Task set.
1. From the mailing list post on database migrations, reproduce the passage starting with "Have we reached" and going on through "with multiple files.".
2. Name every file and method from the code that the mailing list post on database migrations mentions.

Passage provided.
← Back to team overview

fuel-dev team mailing list archive

Re: Discussing DB migrations

 

Have we reached a consensus on how we're handling migrations? I see some
reviews modifying current.py and some adding new migration files. FWIW I
agree with everything Nikolay said. I have also never seen database
migrations handled in any other way than with multiple files.

Thanks,
Ryan

On Mon, Mar 31, 2014 at 7:12 AM, Nikolay Markov <nmarkov@xxxxxxxxxxxx>wrote:

> I think it will be easier to add changes in a single
>> schema instead of merging before release because
>> in case of merging we have additional manual
>> labour, we need to remember that we need to do it
>> before release and we need to merge the migration
>> files manually.
>
>
> All we need to do in this case is simple copy-paste, it can even be
> automated if we are not happy about doing it by hands. All code in
> upgrade() and downgrade() methods executes one migration by one, it doesn't
> matter if it's located in one file or multiple.
>
> Common practice is to keep in a single migration
>> file all changes which were made during development
>> cycle.

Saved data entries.

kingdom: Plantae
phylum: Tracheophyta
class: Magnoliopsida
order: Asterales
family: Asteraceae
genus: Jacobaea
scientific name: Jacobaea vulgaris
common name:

* * *

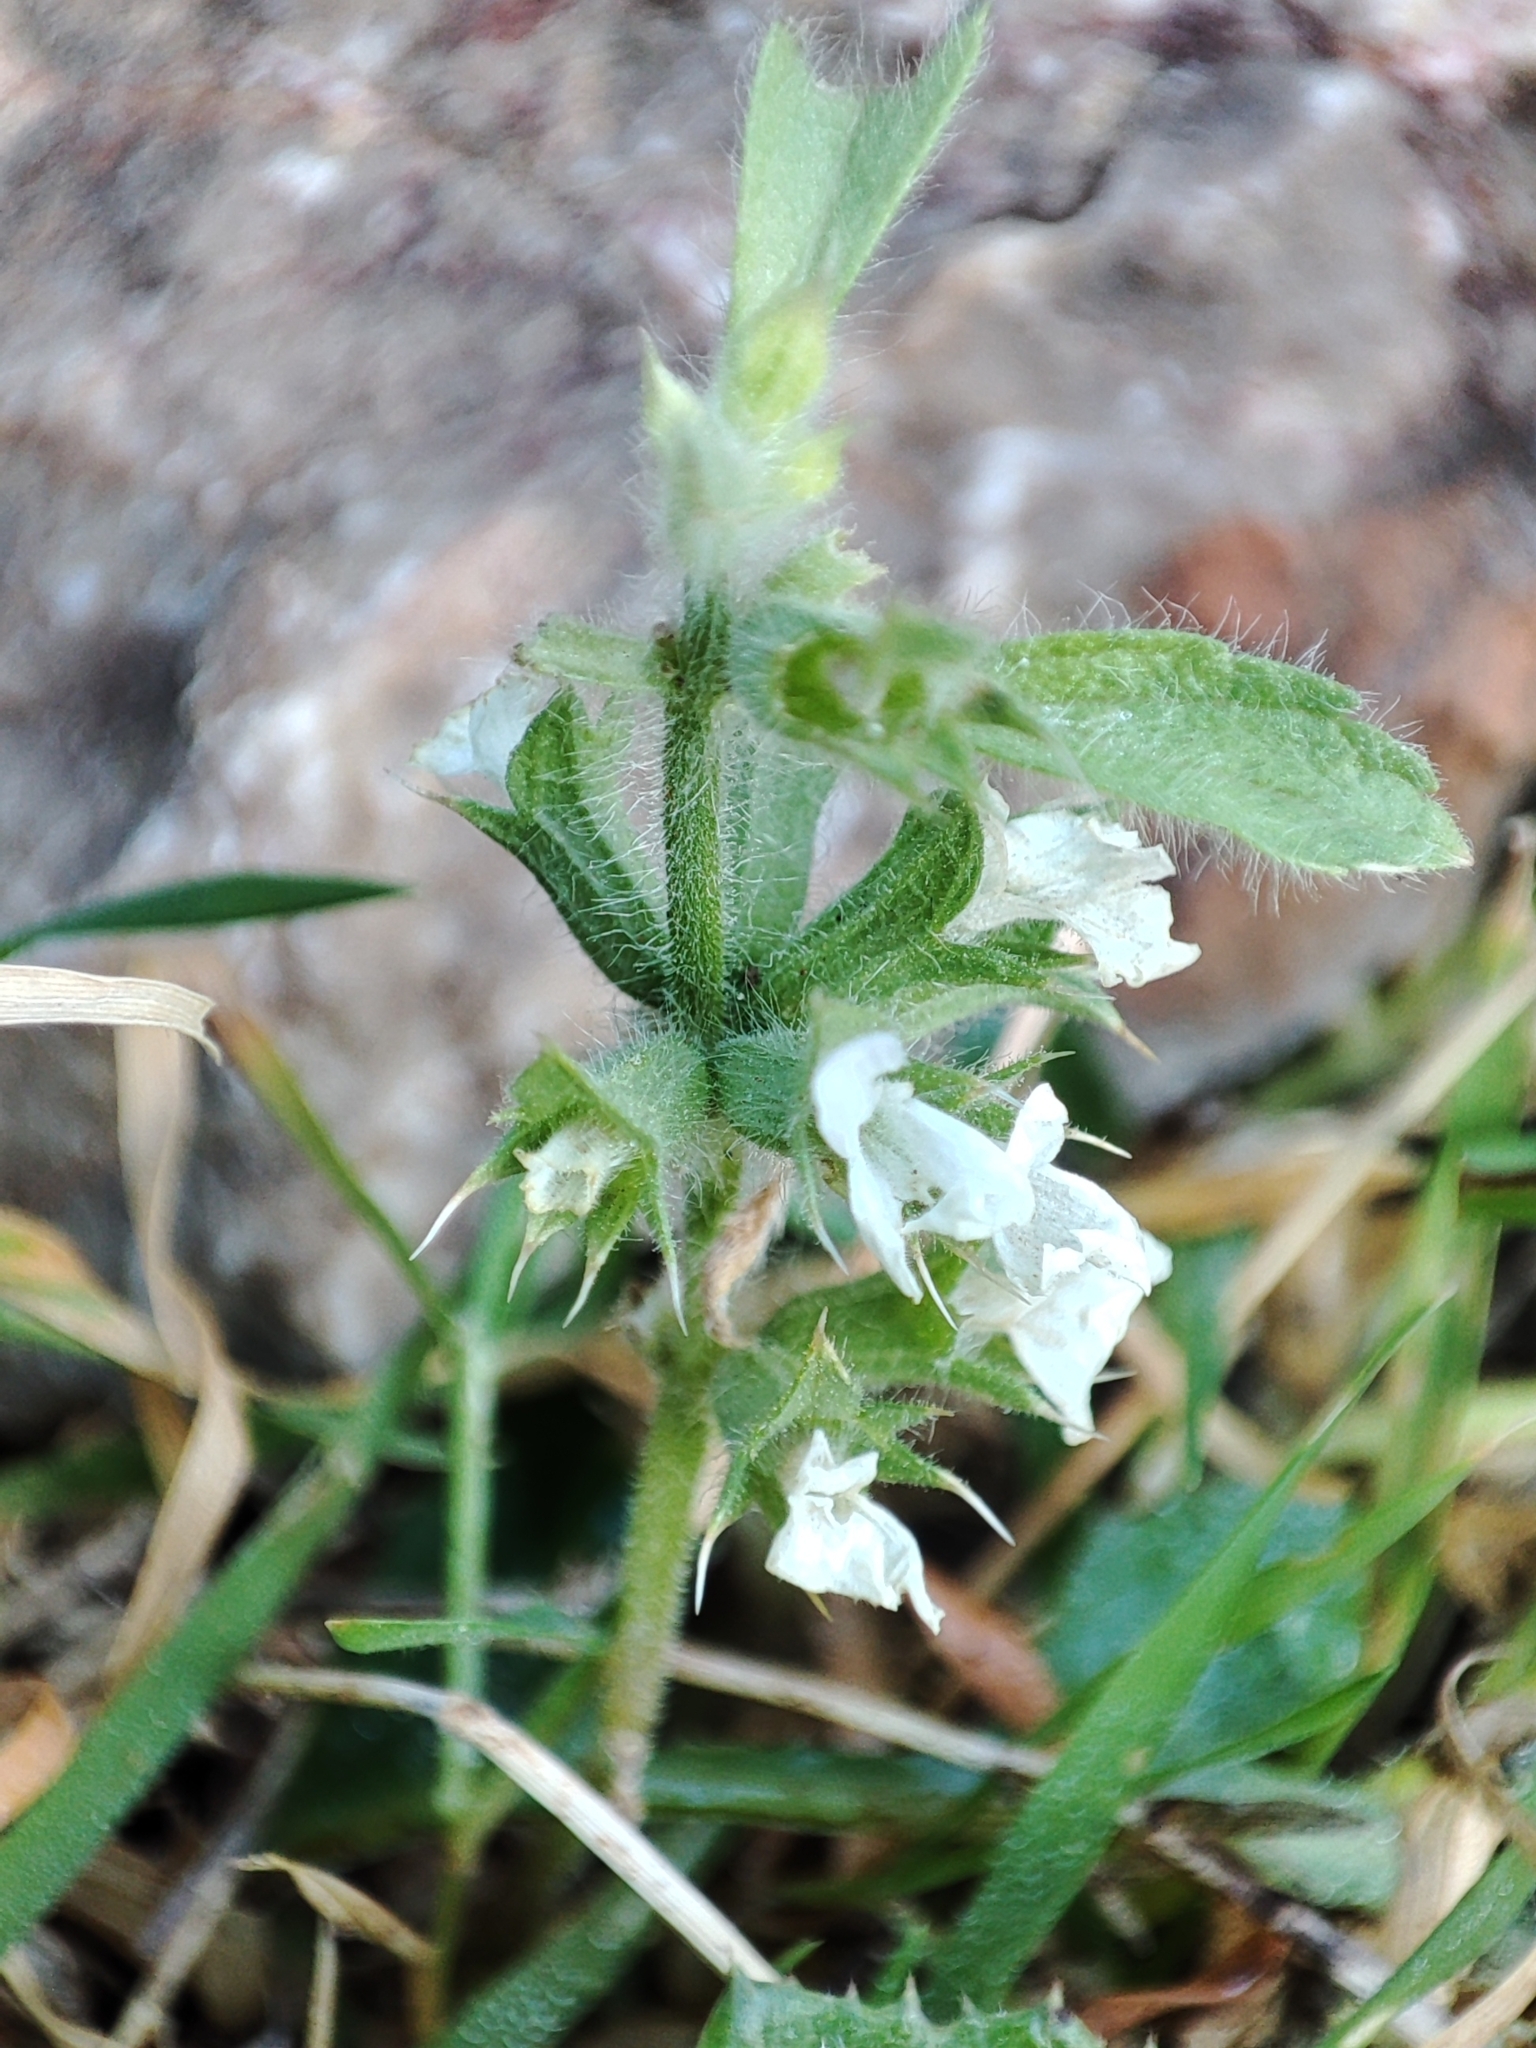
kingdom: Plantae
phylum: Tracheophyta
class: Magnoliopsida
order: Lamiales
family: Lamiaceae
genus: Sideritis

Solutions to the problems.
1.
Have we reached a consensus on how we're handling migrations? I see some
reviews modifying current.py and some adding new migration files. FWIW I
agree with everything Nikolay said. I have also never seen database
migrations handled in any other way than with multiple files.

2.
current.py
upgrade()
downgrade()